## [Selected extract]
Two famous people, one from MIT and another from Berkeley (but working on Unix) once met to discuss operating system issues. The person from MIT was knowledgeable about ITS (the MIT AI Lab operating system) and had been reading the Unix sources. He was interested in how Unix solved the PC loser-ing problem. The PC loser-ing problem occurs when a user program invokes a system routine to perform a lengthy operation that might have significant state, such as IO buffers. If an interrupt occurs during the operation, the state of the user program must be saved. Because the invocation of the system routine is usually a single instruction, the PC of the user program does not adequately capture the state of the process. The system routine must either back out or press forward. The right thing is to back out and restore the user program PC to the instruction that invoked the system routine so that resumption of the user program after the interrupt, for example, re-enters the system routine. It is called “PC loser-ing” because the PC is being coerced into “loser mode,” where “loser” is the affectionate name for “user” at MIT.

The MIT guy did not see any code that handled this case and asked the New Jersey guy how the problem was handled. The New Jersey guy said that the Unix folks were aware of the problem, but the solution was for the system routine to always finish, but sometimes an error code would be returned that signaled that the system routine had failed to complete its action. A correct user program, then, had to check the error code to determine whether to simply try the system routine again. The MIT guy did not like this solution because it was not the right thing.

The New Jersey guy said that the Unix solution was right because the design philosophy of Unix was simplicity and that the right thing was too complex.

When I read this I always had a burning desire to know: how did the story end? How do modern operating systems resolve this problem — the “dirty hack” way or the “right way?” What part of our modern POSIX interfaces are affected by this question?

There are several things that never made sense to me about this example. First of all, why would you need to abort a system call just because an interrupt occurred? I investigated the Linux source and it seems quite clear that interrupt handlers can return to either the kernel or userspace — whichever was running when the interrupt fired. So I don’t see why you’d need to “coerce” the system into “loser mode” at all.

## [Written problem A]
Identify every line of the records that contains the string "label".

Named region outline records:
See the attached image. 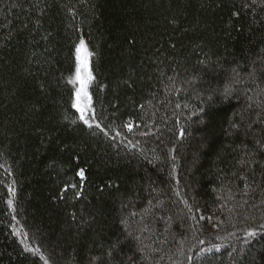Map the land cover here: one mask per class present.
<instances>
[{
  "label": "trees",
  "instance_id": "1",
  "mask_svg": "<svg viewBox=\"0 0 264 264\" xmlns=\"http://www.w3.org/2000/svg\"><path fill=\"white\" fill-rule=\"evenodd\" d=\"M0 165V264H264V0H0Z\"/></svg>",
  "mask_w": 264,
  "mask_h": 264
},
{
  "label": "snow or ice",
  "instance_id": "2",
  "mask_svg": "<svg viewBox=\"0 0 264 264\" xmlns=\"http://www.w3.org/2000/svg\"><path fill=\"white\" fill-rule=\"evenodd\" d=\"M92 56H93V53L89 51V48H88V45L85 39L80 38L79 43L76 44L75 46V72L73 76L68 80V83L72 84L75 87V93H74L75 99L72 103V107L76 110L77 113H79V116H78L79 121L82 122L84 125H86L89 129H92L93 127H95L96 129H100L101 131H104V129L101 128V125L99 123H95V124L92 123V121L96 119L95 114L92 109V97L88 91L89 85L95 79L91 65H90V60ZM201 63H203V61H201ZM73 123H75V121H73ZM125 127H127L128 131L130 132L132 131L133 126L130 123L126 124ZM105 135H107V133H105ZM116 135L118 136L120 135V133L117 132ZM180 135L181 137H183L184 135L183 129L180 130ZM0 167H2V165H0ZM77 175L80 176L81 178H84L85 176L84 170L83 169L79 170ZM72 187H76V186L73 185ZM245 187L247 188L248 186L245 185ZM9 193L11 196H15V190L11 186H9ZM76 195L77 197H79L81 193L77 192ZM7 203L9 207L13 206L12 199H9ZM185 205L188 206L187 201H185ZM191 210L192 209L189 207V211ZM131 215L135 216L136 213H132ZM203 218L204 217L201 216V219ZM73 219H75L74 213H73ZM121 223L127 224L126 221H122ZM146 230H147L146 228L141 229V231H146ZM250 235H255V233H250ZM140 239L141 238L139 236L134 235V233L128 230V228L126 227L125 233H124V240L115 241L109 248L107 255L110 258L114 259L113 252H118L122 244H124L126 241H129V240L139 242ZM25 247H26V250L39 252V249H28L27 245ZM137 250H140V249H137ZM41 259H45V258L41 256ZM45 264H48L46 259H45Z\"/></svg>",
  "mask_w": 264,
  "mask_h": 264
},
{
  "label": "rangeland",
  "instance_id": "3",
  "mask_svg": "<svg viewBox=\"0 0 264 264\" xmlns=\"http://www.w3.org/2000/svg\"><path fill=\"white\" fill-rule=\"evenodd\" d=\"M74 89H75V87H74ZM142 246H145V245L143 244Z\"/></svg>",
  "mask_w": 264,
  "mask_h": 264
}]
</instances>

## [Written problem B]
Answer these questions about the passage on the PC loser-ing problem:
(i) At MIT, what is "loser" the affectionate name for?
(ii) According to the New Jersey guy, what was the design philosophy of Unix?
(iii) After investigating the Linux source, where does the writer say interrupt handlers can return?

## [Task solution A]
  "label": "trees",
  "label": "snow or ice",
  "label": "rangeland",

## [Task solution B]
(i) "User."
(ii) Simplicity.
(iii) To either the kernel or userspace, whichever was running when the interrupt fired.